Questão importante: o facto de o segundo CD do álbum de Fernando Alvim ser dedicado a "canções" é explicado pela largueza de recursos do viola. Aprendeu a tocar fado a olhar para as mãos dos músicos do Café Luso, a tocar bossa nova com um músico dos Jograis de São Paulo, a tocar jazz graças a métodos de guitarra e aos discos que ia ouvir ao Hot Clube com Luís Villas-Boas quando este regressava de malas cheias dos Estados Unidos. Mas foram sobretudo as "fadistices" a encantá-lo. Os músicos corriam de casa em casa, tocavam a desoras, partilhavam experiências musicais para lá do envelope com notas dentro. Eram amadores. Fernando Alvim trabalhava a conferir guias de remessa e facturas e pesavam-lhe os olhos depois das noitadas em que tocava nos hotéis e seguia para o Luso ou para, por uma vez, substituir um amigo no Ritz até às sete da manhã. "Nesse dia fui para a casa de banho dormir uns bocados e pedi aos colegas para me chamarem se houvesse alguma coisa". Os mesmos colegas que "ficavam um bocado amachucados" quando chegavam ofícios que requeriam ministerialmente a presença de Alvim a acompanhar Carlos Paredes nos mais variados lugares do mundo.

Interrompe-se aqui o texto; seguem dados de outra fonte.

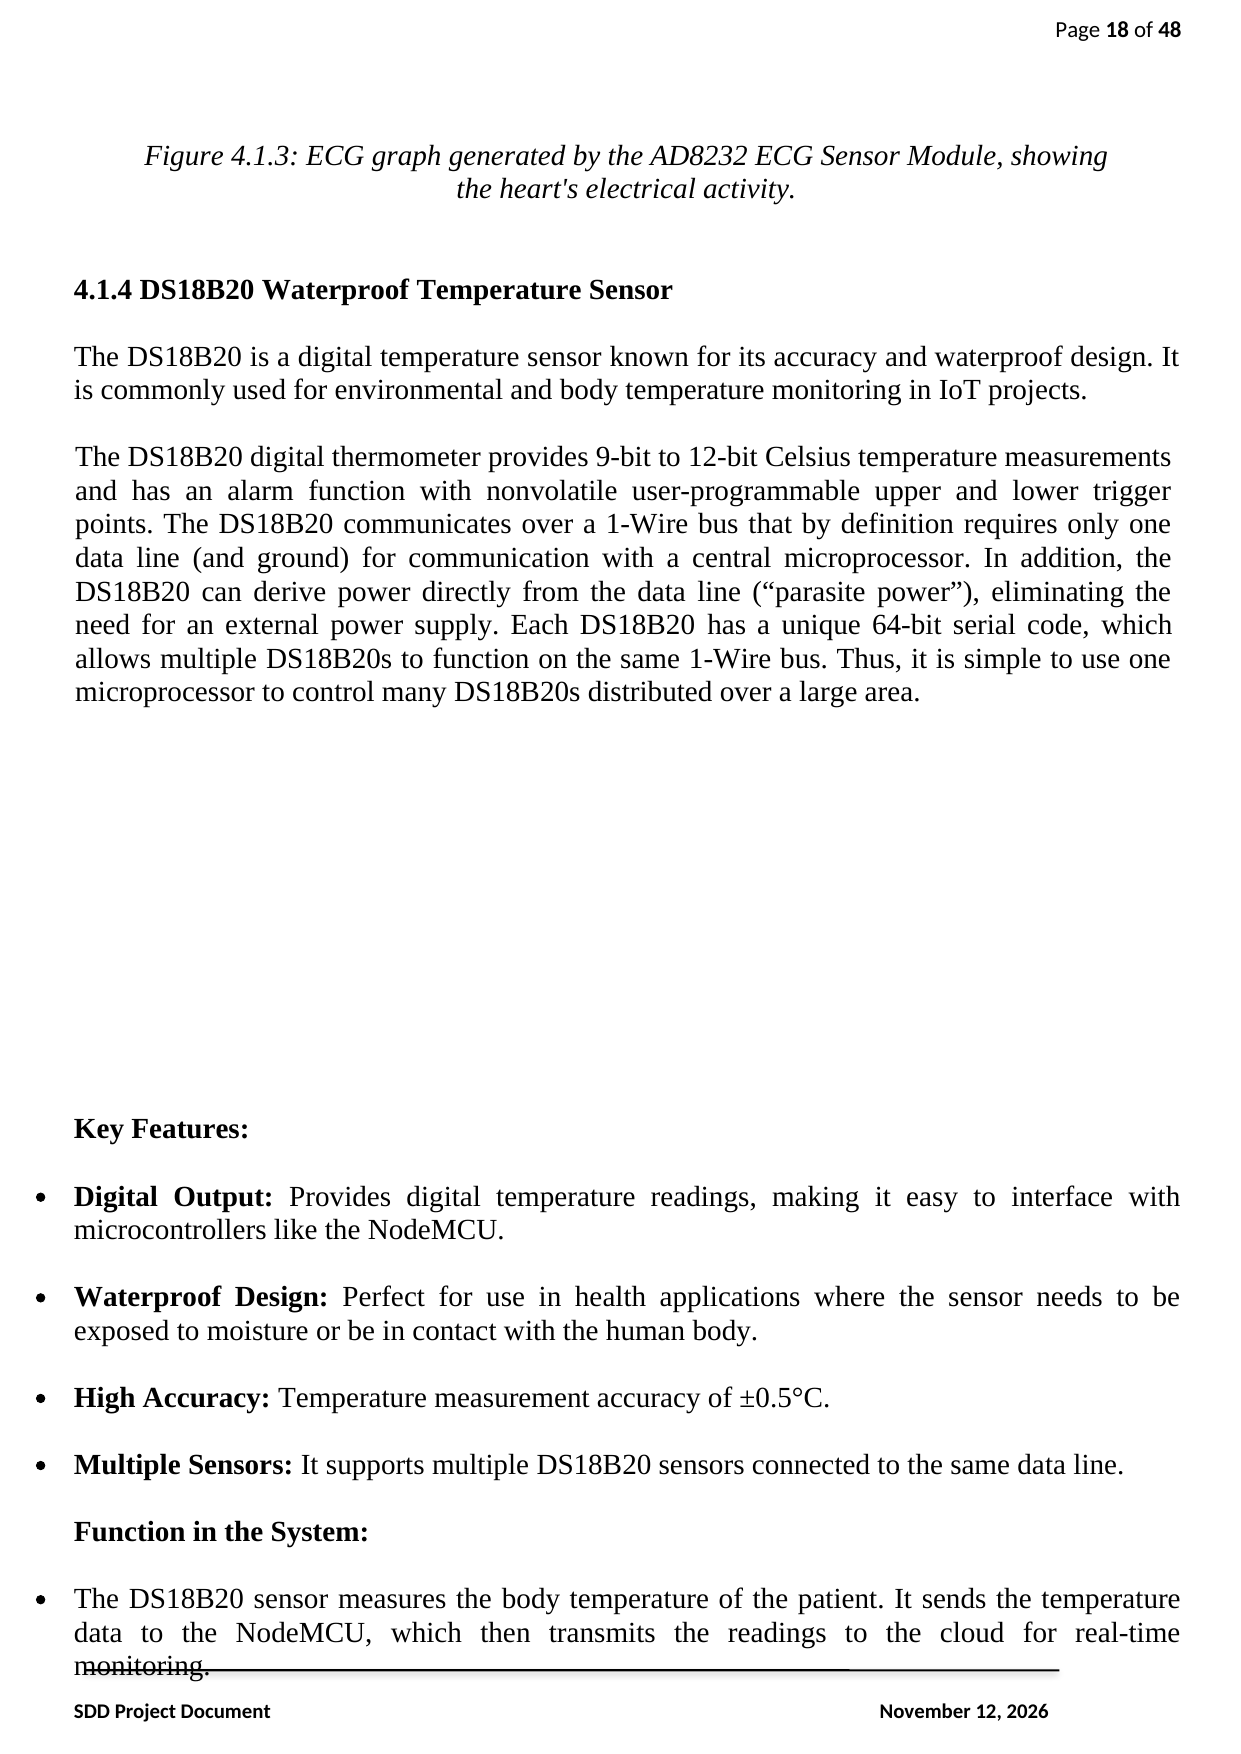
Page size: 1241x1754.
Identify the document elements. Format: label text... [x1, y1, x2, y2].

list Multiple Sensors: It supports multiple DS18B20 sensors connected to the same data line. [36, 1447, 1181, 1481]
list The DS18B20 sensor measures the body temperature of the patient. It sends the temperature data to the NodeMCU, which then transmits the readings to the cloud for real-time monitoring. [36, 1581, 1181, 1682]
text The DS18B20 digital thermometer provides 9-bit to 12-bit Celsius temperature measurements and has an alarm function with nonvolatile user-programmable upper and lower trigger points. The DS18B20 communicates over a 1-Wire bus that by definition requires only one data line (and ground) for communication with a central microprocessor. In addition, the DS18B20 can derive power directly from the data line (“parasite power”), eliminating the need for an external power supply. Each DS18B20 has a unique 64-bit serial code, which allows multiple DS18B20s to function on the same 1-Wire bus. Thus, it is simple to use one microprocessor to control many DS18B20s distributed over a large area. [75, 439, 1172, 708]
list Digital Output: Provides digital temperature readings, making it easy to interface with microcontrollers like the NodeMCU. [36, 1179, 1181, 1246]
text 4.1.4 DS18B20 Waterproof Temperature Sensor [74, 272, 1181, 305]
list High Accuracy: Temperature measurement accuracy of ±0.5°C. [36, 1380, 1181, 1413]
text the heart's electrical activity. [74, 171, 1181, 205]
text Figure 4.1.3: ECG graph generated by the AD8232 ECG Sensor Module, showing [74, 138, 1181, 171]
list Waterproof Design: Perfect for use in health applications where the sensor needs to be exposed to moisture or be in contact with the human body. [36, 1279, 1181, 1346]
text Key Features: [74, 1112, 1181, 1145]
text Function in the System: [74, 1514, 1181, 1548]
text The DS18B20 is a digital temperature sensor known for its accuracy and waterproof design. It is commonly used for environmental and body temperature monitoring in IoT projects. [74, 339, 1181, 406]
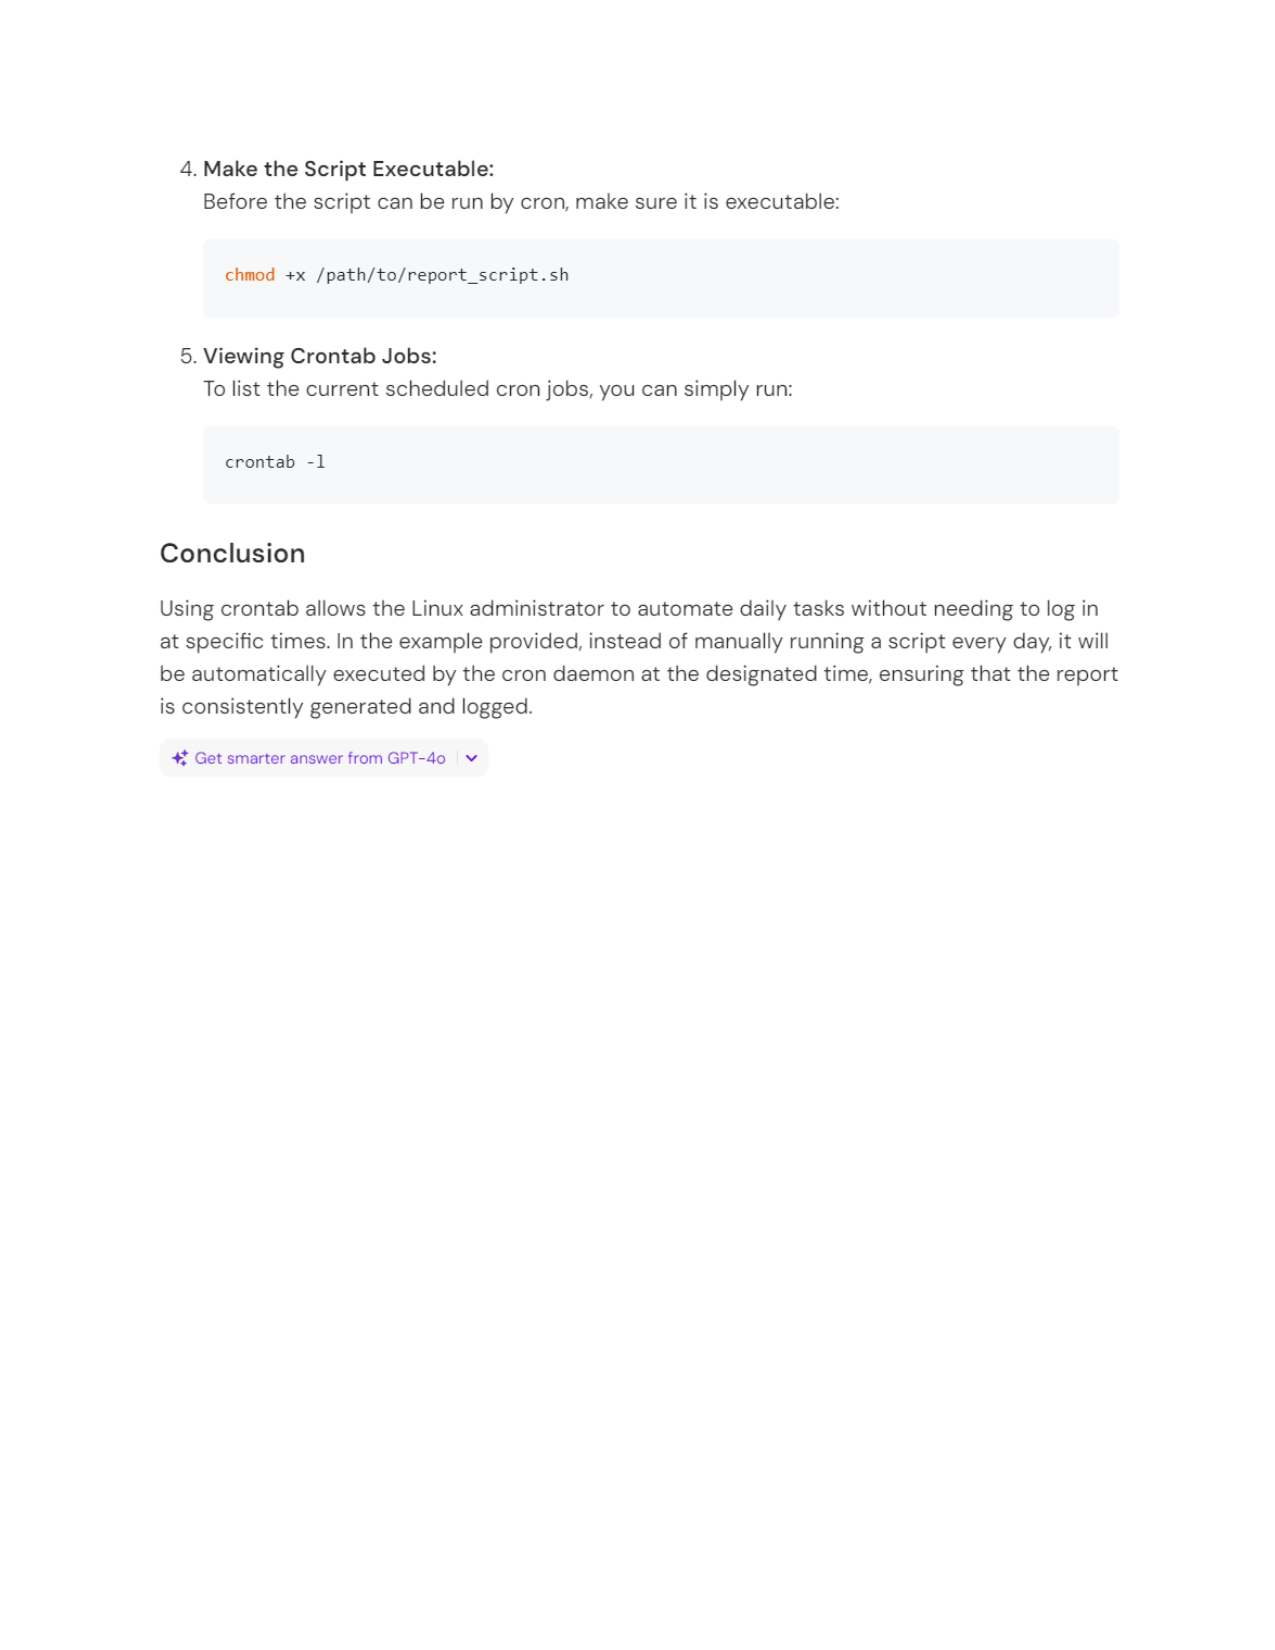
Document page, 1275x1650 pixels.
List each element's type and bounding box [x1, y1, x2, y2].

picture [150, 150, 1125, 780]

Mas por muito mundo que tenha conhecido, pouco é comparável à estrada que em 1964 ligava Lisboa a Grândola. Na viagem para lá, Zeca Afonso ao volante, tiveram um furo para os lados de Alcácer do Sal. Como nem Alvim nem Paredes tinham grande jeito para a mecânica, ensaiaram "numa ribanceirazinha" enquanto Zeca trocava o pneu. Na viagem para cá, Zeca Afonso ao volante, para espantar o sono Zeca foi aperfeiçoando uma melodia inspirada pelos ares alentejanos. Quando chegaram a Lisboa, "Grândola Vila Morena" estava terminada. Alvim estava lá. No banco de trás, mas sempre presente.